PROBLEMS AND TASKS
a – In the kookaburra article, in what year did Sir George Grey buy Kawau Island?
b – Copy out everything from "Except that Kawau, nine" down to "of his legacy." in the kookaburra article, substituting "explorer" for "naturalist".

SUPPLIED PASSAGE
The Last Laugh

Searching for the only wild kookaburras outside of Australia

Kookaburra sits on a branch looking to one side

In a flight of fancy 160 years ago, former South Australia and New Zealand governor Sir George Grey set up a personal zoo on a private island. Today, visitors enjoying a quiet break there can still find traces of his legacy: the kookaburras of Kawau.

The last place you’d expect to hear the chortle of kookaburras echoing across a valley at dusk is on a small island off the North Island of New Zealand – but there it is again.

As I hurry outside, gin in hand, head cocked and eyes squinting, I hear it: the unmistakeable sound of Australia's most famous bird. But what is it doing here? More than 2,100 kilometres from home, on Kawau Island, a place famous for … well, not much really.

Except that Kawau, nine kilometres from the mainland in the Hauraki Gulf, is the former home of colonial governor, adventurer and naturalist Sir George Grey, and the kookaburras are part of his legacy.

Grey governed South Australia and Cape Colony in South Africa, as well as New Zealand (twice), with mixed success between 1840 and the 1860s. He had a long association with the country and bought Kawau Island in 1862 for £3,700. Over the next 20 years Grey set about transforming the former mine manager’s house into a palatial private residence. He also imported an ark-load of fauna for the park-like grounds, including wallabies, monkeys, antelope and zebra (which he purportedly hitched to a wagon and drove around the island's rough tracks). The exotic animals are now long-gone, with the exception of the wallabies – which have exploded in number to reach pest proportions – and the only wild kookaburras outside of Australia.

Excerpts from a dataset:
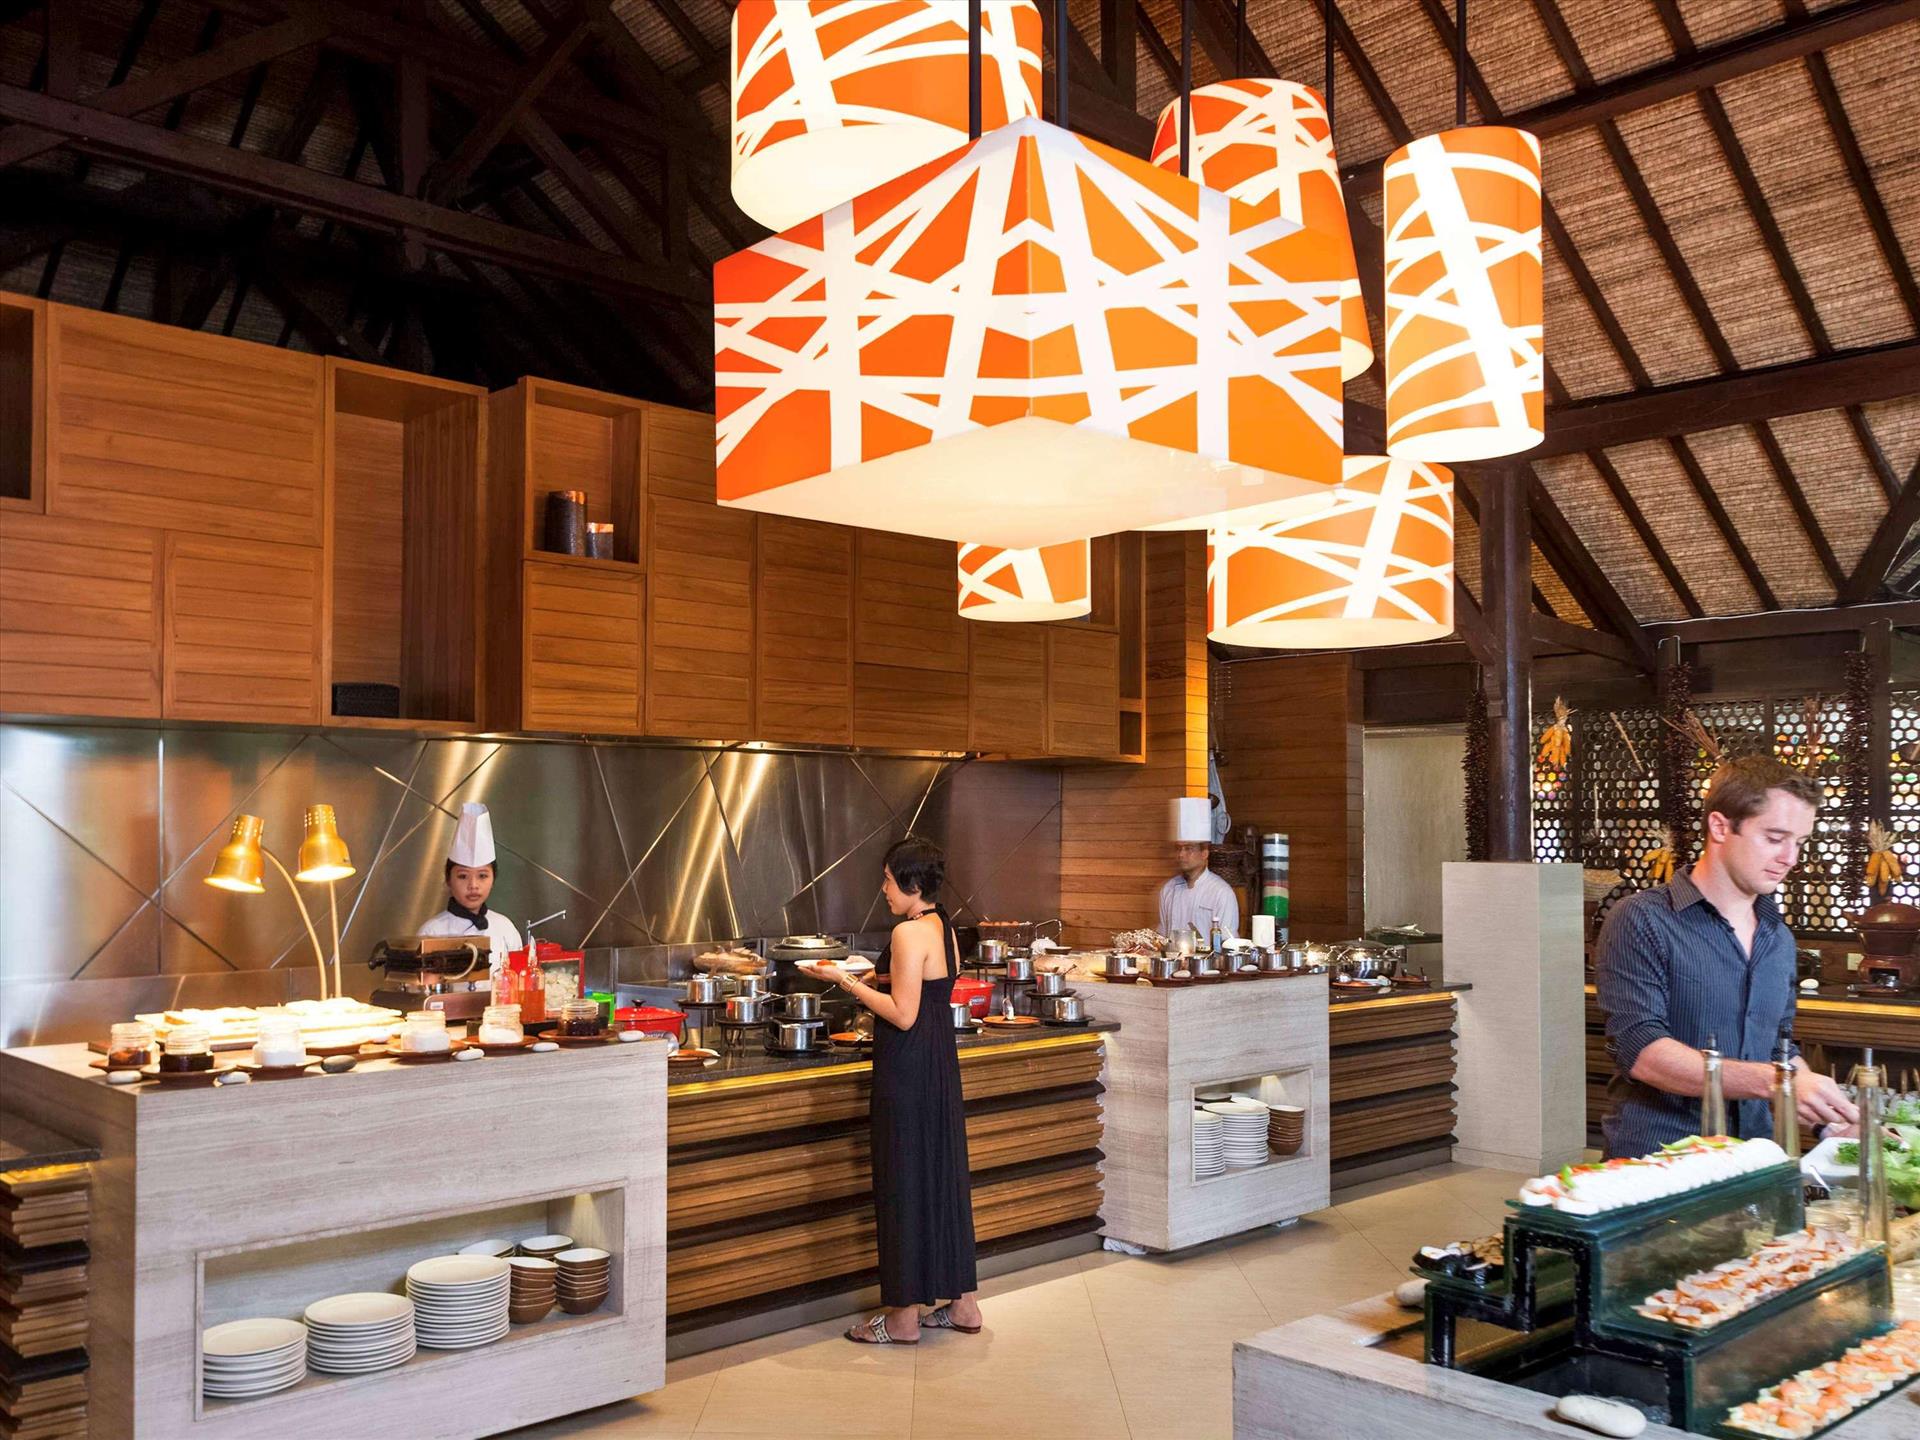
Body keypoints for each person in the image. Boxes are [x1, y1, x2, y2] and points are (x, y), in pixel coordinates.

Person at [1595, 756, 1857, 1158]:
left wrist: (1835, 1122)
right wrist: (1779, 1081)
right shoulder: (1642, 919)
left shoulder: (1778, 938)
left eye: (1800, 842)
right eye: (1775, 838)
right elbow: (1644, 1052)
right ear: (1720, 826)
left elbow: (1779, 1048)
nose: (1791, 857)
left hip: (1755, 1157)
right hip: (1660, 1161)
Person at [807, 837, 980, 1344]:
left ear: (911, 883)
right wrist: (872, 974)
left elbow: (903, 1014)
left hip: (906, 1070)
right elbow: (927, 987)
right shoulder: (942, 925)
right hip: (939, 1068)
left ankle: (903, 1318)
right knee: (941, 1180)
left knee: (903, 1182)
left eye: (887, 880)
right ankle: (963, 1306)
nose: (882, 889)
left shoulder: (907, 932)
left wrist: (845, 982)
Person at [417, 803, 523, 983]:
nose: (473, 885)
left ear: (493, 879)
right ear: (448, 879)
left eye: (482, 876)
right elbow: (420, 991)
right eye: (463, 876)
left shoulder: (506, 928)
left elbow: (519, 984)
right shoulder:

RESULTS OF THE EXERCISE
a – 1862

b –
Except that Kawau, nine kilometres from the mainland in the Hauraki Gulf, is the former home of colonial governor, adventurer and explorer Sir George Grey, and the kookaburras are part of his legacy.